With those three components in mind, taking a look at the 2022-23 season and projecting how players will perform is a necessary step that begins now.
How Will Top Performers Be In 2022
Every year there is a player and team that overperforms. The key is to see if that team and player will be consistent year after year.
For example, Super Bowl MVP (and Offensive Player of the Year) Cooper Kupp just turned in an incredible season, taking multiple honors, leading the league in receptions, touchdowns, and yards to win the mythical “triple-crown.” He was also the top-scoring wide receiver in fantasy football for traditional and point-perception leagues.
But how this past season came to fruition doesn’t guarantee Kupp will be on top of the leaderboard in 2022. Followed closely behind his fantasy impact was the unicorn that is Deebo Samuel, the rookie phenom JaMarr Chase, and stalwarts Justin Jefferson, Mike Evans, and Davante Adams.
Don’t take it the wrong way; what Kupp did this past year was incredible. But he was the beneficiary of the Mathew Stafford trade, being paired at times (due to injury to both players) with Robert Woods and Odell Beckham Junior, but to presume he’ll repeat his performance next season may be a bit delusional.
In order to make your best projection of how top-flight performers will do in the following season is an entire thing. It requires you to track off-season developments such as free agent signings, retirements, NFL teams draft needs, coaching changes, and contract statuses of veterans.
Why are these factors all important? Because each of them influences how a player may be used in the coming season and how they’ll pan out for fantasy purposes.
The Free Agent Impact
Every year, the free-agent season is seen as the one thing that will set apart a team from another. Getting an elite pass rusher will make a defense that was dead last against the pass become elite, or how the media can make it seem.
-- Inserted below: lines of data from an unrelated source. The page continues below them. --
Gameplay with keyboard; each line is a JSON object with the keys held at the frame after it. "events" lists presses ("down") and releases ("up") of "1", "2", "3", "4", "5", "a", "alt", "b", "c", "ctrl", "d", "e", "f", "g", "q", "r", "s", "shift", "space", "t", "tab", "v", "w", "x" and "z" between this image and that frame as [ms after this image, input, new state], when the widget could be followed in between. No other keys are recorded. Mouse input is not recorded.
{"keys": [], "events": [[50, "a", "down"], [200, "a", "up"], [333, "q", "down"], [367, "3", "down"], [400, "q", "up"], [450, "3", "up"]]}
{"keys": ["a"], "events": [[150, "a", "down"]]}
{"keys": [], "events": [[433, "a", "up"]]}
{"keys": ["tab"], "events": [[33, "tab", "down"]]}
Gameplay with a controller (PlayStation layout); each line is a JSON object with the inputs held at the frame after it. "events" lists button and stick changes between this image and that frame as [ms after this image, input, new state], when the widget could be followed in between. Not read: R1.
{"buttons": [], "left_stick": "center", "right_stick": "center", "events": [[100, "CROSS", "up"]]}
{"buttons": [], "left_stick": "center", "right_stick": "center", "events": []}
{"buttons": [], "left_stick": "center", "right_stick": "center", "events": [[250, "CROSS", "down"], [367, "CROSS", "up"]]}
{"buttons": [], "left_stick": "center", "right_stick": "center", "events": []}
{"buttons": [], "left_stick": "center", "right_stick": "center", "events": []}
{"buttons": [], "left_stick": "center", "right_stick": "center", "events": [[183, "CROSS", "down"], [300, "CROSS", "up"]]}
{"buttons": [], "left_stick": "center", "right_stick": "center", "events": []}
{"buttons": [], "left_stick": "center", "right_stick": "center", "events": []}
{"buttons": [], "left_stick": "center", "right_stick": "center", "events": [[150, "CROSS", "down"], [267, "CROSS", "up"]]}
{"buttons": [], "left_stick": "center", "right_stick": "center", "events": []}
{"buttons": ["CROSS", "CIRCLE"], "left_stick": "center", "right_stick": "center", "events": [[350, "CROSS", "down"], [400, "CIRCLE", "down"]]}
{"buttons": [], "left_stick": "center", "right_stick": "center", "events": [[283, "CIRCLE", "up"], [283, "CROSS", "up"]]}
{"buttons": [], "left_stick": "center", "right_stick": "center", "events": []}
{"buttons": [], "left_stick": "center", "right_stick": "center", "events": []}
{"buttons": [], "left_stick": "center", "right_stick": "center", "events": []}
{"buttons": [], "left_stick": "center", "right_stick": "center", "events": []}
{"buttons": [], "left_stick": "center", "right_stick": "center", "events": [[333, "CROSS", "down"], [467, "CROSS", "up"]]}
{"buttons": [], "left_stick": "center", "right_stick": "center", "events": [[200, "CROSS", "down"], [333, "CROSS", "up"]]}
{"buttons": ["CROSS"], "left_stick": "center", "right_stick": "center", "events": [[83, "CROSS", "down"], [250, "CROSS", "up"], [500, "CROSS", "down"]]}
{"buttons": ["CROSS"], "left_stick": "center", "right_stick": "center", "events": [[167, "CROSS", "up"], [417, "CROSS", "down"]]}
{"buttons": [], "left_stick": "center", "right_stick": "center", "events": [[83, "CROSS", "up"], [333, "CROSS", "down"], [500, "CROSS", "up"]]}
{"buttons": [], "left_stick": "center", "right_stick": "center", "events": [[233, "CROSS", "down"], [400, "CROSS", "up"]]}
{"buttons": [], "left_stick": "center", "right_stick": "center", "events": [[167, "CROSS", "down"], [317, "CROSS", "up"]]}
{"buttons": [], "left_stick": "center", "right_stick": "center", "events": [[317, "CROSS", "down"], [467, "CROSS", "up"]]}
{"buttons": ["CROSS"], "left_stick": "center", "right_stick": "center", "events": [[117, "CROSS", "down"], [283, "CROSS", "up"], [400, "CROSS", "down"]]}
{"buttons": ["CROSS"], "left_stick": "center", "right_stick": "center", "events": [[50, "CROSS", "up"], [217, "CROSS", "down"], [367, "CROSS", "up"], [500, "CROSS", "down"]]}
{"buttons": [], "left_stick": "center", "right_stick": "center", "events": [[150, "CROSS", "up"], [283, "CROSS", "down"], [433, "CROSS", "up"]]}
While those types of statements may be a bit of hyperbole, there is some truth to the matter that players switching teams can vastly improve, or hinder, their performance.
Unfortunately, every year, a team makes a reach on an aging player, outperformed for one season, and now is being overpaid. That said, some sure-fire elite players are hitting the free-agent market that could quickly turn around a franchise.
Quarterbacks
Aaron Rodgers leads the list of potential free agents, and the drama surrounding the Packer’s tremendous success and his future in Green Bay could shake up the entire NFL and, of course, fantasy football.
Wide Receivers
Rodger’s running mate, Devante Adams, highlights a receiving corp that includes Tampa’s Chris Godwin, the Chargers Mike Williams, Chicago’s Allen Robinson II, among others.
Running Backs
Leonard Fournette headlines a weak free-agent running back class, and the champion rusher could collect a hefty payday on the open market.
But the trend away from the bell-weather running back into more of a running back by committee that has become popular throughout the league makes running backs the hardest to predict for fantasy impact.
Evaluating how teams will utilize skill players in key positions and how they game plan week-to-week is part of what makes the challenge of the NFL seasons and fantasy football so interesting for so many people.
Knowing these factors is crucial to a fantasy owner’s potential success, so tracking developments all off-season is almost as important as how you draft and manage your fantasy roster.